In this scenario, a dramatic and incorrect transformation of the doctor-patient relationship in general medicine and psychiatry is taking place. By prioritizing drug prescription over the interpersonal relationship (or in other words, the biomedical model vs. the bio-psycho-social model), the doctor-patient relationship becomes exclusively in a pharmacological relationship: patient-drug relationship, or “drug dealer doctor”-patient relationship; where the doctor himself as a drug is excluded. This impersonal model of care can be readily accepted by the GP, because medications are used to avoid being with people, and being a doctor as a drug dealer is easier than showing ourselves to be human [17,18].

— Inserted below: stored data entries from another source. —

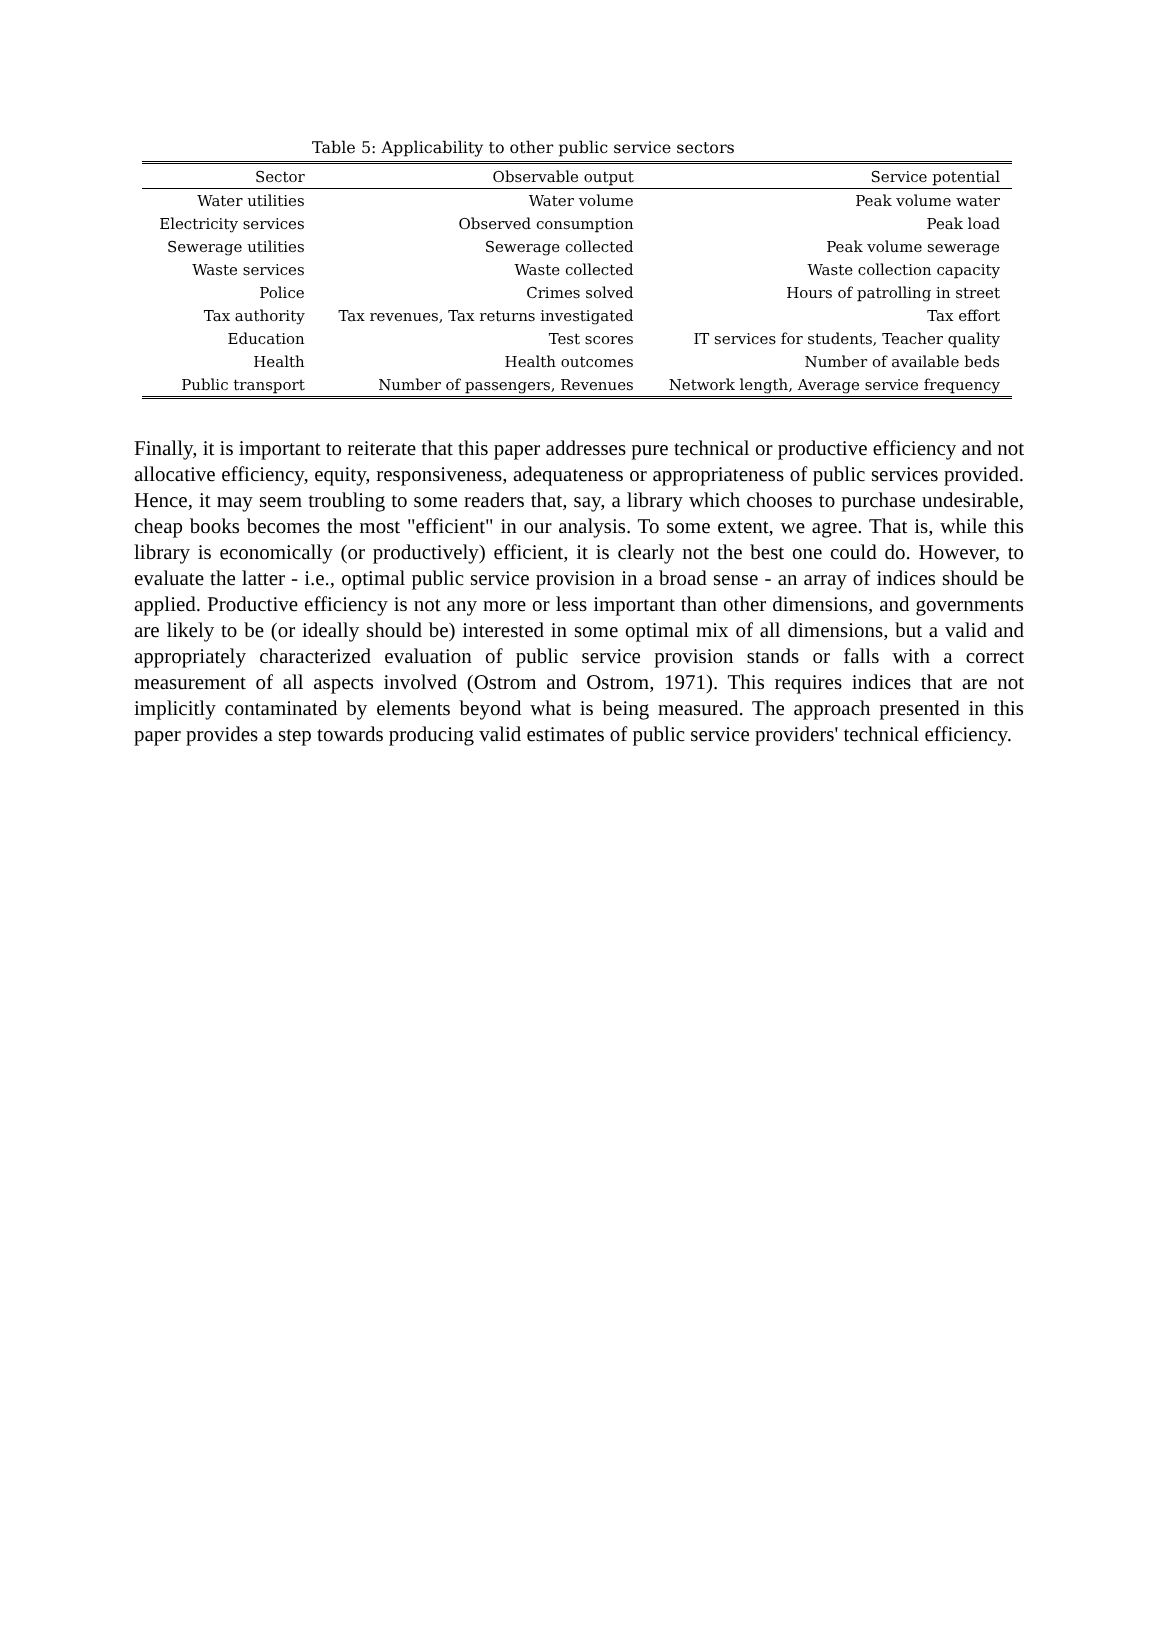Table 5: Applicability to other public service sectors
| Sector | Observable output | Service potential |
| --- | --- | --- |
| Water utilities | Water volume | Peak volume water |
| Electricity services | Observed consumption | Peak load |
| Sewerage utilities | Sewerage collected | Peak volume sewerage |
| Waste services | Waste collected | Waste collection capacity |
| Police | Crimes solved | Hours of patrolling in street |
| Tax authority | Tax revenues, Tax returns investigated | Tax effort |
| Education | Test scores | IT services for students, Teacher quality |
| Health | Health outcomes | Number of available beds |
| Public transport | Number of passengers, Revenues | Network length, Average service frequency |
Finally, it is important to reiterate that this paper addresses pure technical or productive efficiency and not allocative efficiency, equity, responsiveness, adequateness or appropriateness of public services provided. Hence, it may seem troubling to some readers that, say, a library which chooses to purchase undesirable, cheap books becomes the most "efficient" in our analysis. To some extent, we agree. That is, while this library is economically (or productively) efficient, it is clearly not the best one could do. However, to evaluate the latter - i.e., optimal public service provision in a broad sense - an array of indices should be applied. Productive efficiency is not any more or less important than other dimensions, and governments are likely to be (or ideally should be) interested in some optimal mix of all dimensions, but a valid and appropriately characterized evaluation of public service provision stands or falls with a correct measurement of all aspects involved (Ostrom and Ostrom, 1971). This requires indices that are not implicitly contaminated by elements beyond what is being measured. The approach presented in this paper provides a step towards producing valid estimates of public service providers' technical efficiency.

In summary, that the GP or psychiatrist understands the psychosocial effects of prescribing on the doctor-patient relationship is as important if not more than knowing the pharmacology. Psychotropic drugs act on symptoms and change thoughts, feelings and behaviors; they can create both physical and psychological dependency; they can discourage a deep search for real solutions, both on the part of the doctor and the patient; they can affect the doctor’s access to the patient and the problem will be out of their reach. Drugs can make more difficult the effect of the doctor in himself as a drug, favour an insignificant or problematic or not very human relational context, where the GP does not delve into the true meaning of the symptoms, and the patient tends not to get involved, to to make an emotional withdrawal, to be passive before the prescribed drug, and can result in the chronification and structuring of functional symptoms that become organic. It is necessary to reflect in clinical practice on the different “logics” or explanatory models or ways of understanding the disease (especially psychiatric, and mainly depression/anxiety), and on the need for a comprehensive and adequate approach that allows understanding the dynamics of the disease and establish diagnostic and management strategies in general medicine and psychiatry that do not increase risks in the medium term.